The S&P 500 opened the month of December at 3,143.9 and proceeded to sell off hard, to 3,110.8 before closing the first day at 3,113.9 – a loss of almost 1% on the day. The next day, the index gapped-down to 3,087.4 and reached its low for the month, at 3,070.3 before attracting buyers and closing higher, at 3,093.2. It was all uphill from there, with the S&P 500 peaking at 3,247.9 on December 27th – a gain of 5.8% from the December 3rd low. On a closing basis the S&P 500 gained 2.9% in December, from the previous month’s 3,141.0 close. In all, this was the S&P 500’s best December in recent history, besting 2016 by a full percentage point.
Looking back at 2019, the S&P 500 opened the year at 2,477 on January 2nd which was just a bit off of 2018’s close, at 2,506.9. From that 2018 close, the index gained a total of 28.9% in 2019 (close-to-close). The S&P 500 lost 6.2% in 2018.
Looking forward to January, it has been a good month for the past two years. Last year, the S&P 500 gained 7.9% after the big pullback in December. In 2017 the index gained 1.8%. In 2016, though, the S&P 500 lost 5.1%. The 3-month moving average is currently 3,136.4 which is 2.9% below December’s close. The index is trading 5.4% above the 10-month moving average of 2,976.7. The moving averages have not been inverted since February of 2019.

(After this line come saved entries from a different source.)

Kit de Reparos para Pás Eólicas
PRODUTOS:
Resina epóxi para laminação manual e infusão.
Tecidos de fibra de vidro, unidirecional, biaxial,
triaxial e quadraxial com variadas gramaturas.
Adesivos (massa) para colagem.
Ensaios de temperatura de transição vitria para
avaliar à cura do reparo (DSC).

The ISM manufacturing index will be released on Friday (though Thursday’s Markit manufacturing PMI will give the market a hint) and the street is looking for a resumption of October’s growth, after November’s slight disappointment (that the market shook-off just fine). I do not think the market will be so forgiving this time, if the manufacturing number misses the estimate (48.4%). I hope everyone had a safe and enjoyable New Year’s!